1 In such a case, a base stimulus grid for GOANNA could involve continuous tiling of the central 30° of VF.
Another factor that might feed into the selection of seed locations is the idea of giving importance to regions that are more likely to progress or would have greater implications on quality of life. For example, more seed points could be placed at the paracentral inferior region, which has more of a bearing on quality of life compared with the peripheral superior region.
40–42 Assuming asymmetries within the VF, GOANNA will always test some areas more superficially than others. Heuristics to limit the permitted extent of this superficially could be incorporated depending on the clinical context of the VF assessment.

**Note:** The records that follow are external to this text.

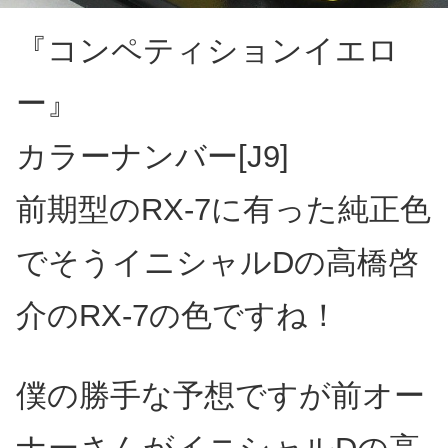
『コンペティションイエロ
ー』
カラーナンバー[J9]
前期型のRX-7に有った純正色
でそうイニシャルDの高橋啓
介のRX-7の色ですね！
僕の勝手な予想ですが前オー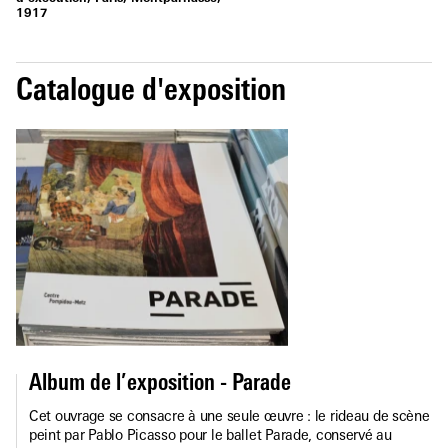
1917
Catalogue d'exposition
Album de l’exposition - Parade
Cet ouvrage se consacre à une seule œuvre : le rideau de scène
peint par Pablo Picasso pour le ballet Parade, conservé au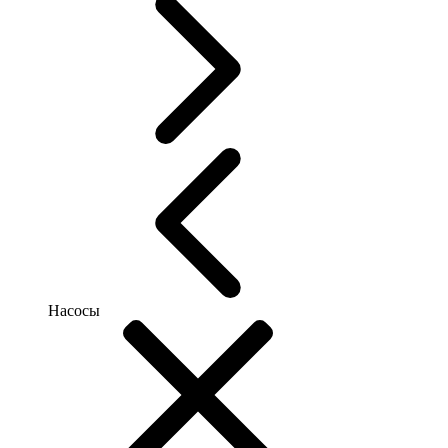
Насосы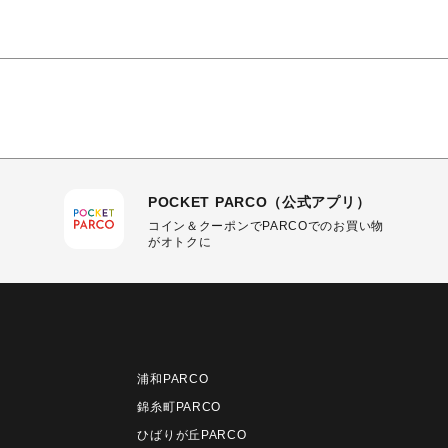
POCKET PARCO（公式アプリ）
コイン＆クーポンでPARCOでのお買い物
がオトクに
浦和PARCO
錦糸町PARCO
ひばりが丘PARCO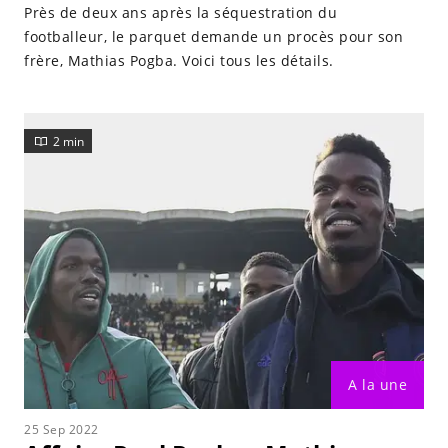
Près de deux ans après la séquestration du
footballeur, le parquet demande un procès pour son
frère, Mathias Pogba. Voici tous les détails.
2 min
A la une
25 Sep 2022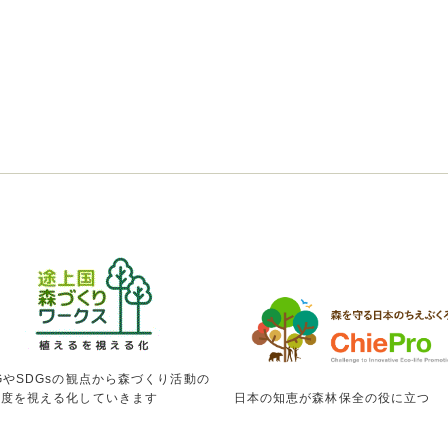
GやSDGsの観点から森づくり活動の
献度を視える化していきます
日本の知恵が森林保全の役に立つ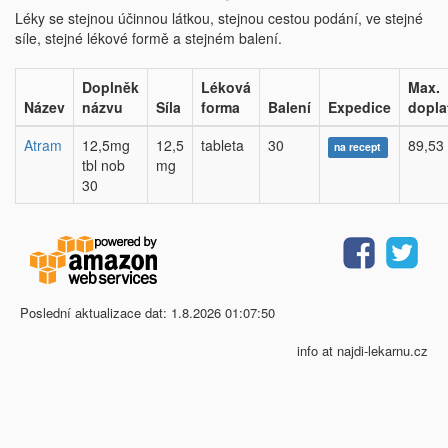
Léky se stejnou účinnou látkou, stejnou cestou podání, ve stejné
síle, stejné lékové formě a stejném balení.
Doplněk
Léková
Max.
Název
názvu
Síla
forma
Balení
Expedice
dopla
Atram
12,5mg
12,5
tableta
30
89,53
na recept
tbl nob
mg
30
Poslední aktualizace dat: 1.8.2026 01:07:50
info at najdi-lekarnu.cz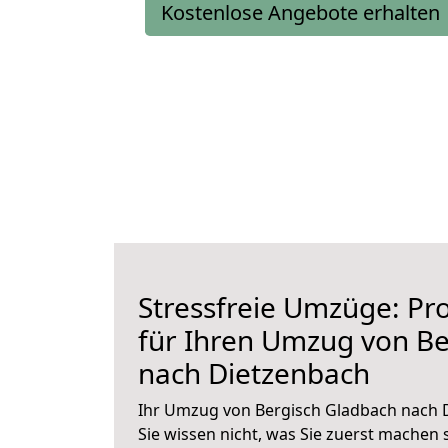
Kostenlose Angebote erhalten
Stressfreie Umzüge: Pro
für Ihren Umzug von Be
nach Dietzenbach
Ihr Umzug von Bergisch Gladbach nach 
Sie wissen nicht, was Sie zuerst machen s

Currently, GOANNA is not disease specific. For example, the gradient calculations are not constrained by midlines; all active/finished locations are calculated, regardless of where they lie with respect to the horizontal and vertical midline. However, if required, GOANNA could be made more disease specific by customizing the position of the seed locations. For example, if testing for a cortical lesion, the majority of the seed locations could be placed on either side of the vertical midline to explore for hemianopia. Alternatively, extra heuristics could be added to GOANNA such that gradients in areas of importance in the VF (based on the disease of interest) are given higher weightings.
A side effect of the GOANNA logic is that blind areas of the field will be discovered and not tested extensively during the field examination. Reduced testing in areas already known to be blind has been proposed as a retest heuristic.
43 The authors suggested that locations that were blind (<0 dB) on three consecutive tests tended to remain blind, hence omitting these locations on future tests will not influence the ability to determine VF progression and will save time.
43 GOANNA differs from that approach, in that GOANNA has the potential to undersample blind areas of the VF at the initial test, because the gradient of the VF is uniform in such areas. The ability of GOANNA to determine VF progression falls outside the scope of this study, however, undersampling of blind areas with a commensurate increase in sampling in areas on scotoma borders may confer some benefits.
In this study, although four different response error profiles were investigated, only the typical FP responder case was reported. In the other conditions, differences between procedures were similar to the FP case, with minimal differences in absolute error when locations were pooled, and GOANNA displaying lower absolute error when
Max_d is high. In practice it is highly unlikely that a given patient would respond as an “unreliable responder” (20% FP, 20% FN), as they would have to give both FP and FN responses in equal proportions. This situation is best avoided by adequate patient training and instruction. False negative responses are difficult to interpret as it is hard to discern whether it is a true false response or due to pathology. Higher rates of FN responses have been reported among glaucoma patients compared with healthy subjects.
44–48 The more likely chance that an observer would give a FN response would be in regions within a scotoma due to a flatter frequency of seeing slope, in which case it would not be deemed a FN response but their true response.
44–48
To conclude, we have introduced a novel algorithmic approach to selecting test locations on a fine grid autonomously during the test. GOANNA was shown to improve the characterization of scotomata in regions surrounding scotomata edges. Although a 3° grid was investigated, the general principles of GOANNA hold for any grid resolution or test pattern. Further testing is required to see if this improvement in the characterization of scotoma borders leads to earlier detection of VF progression.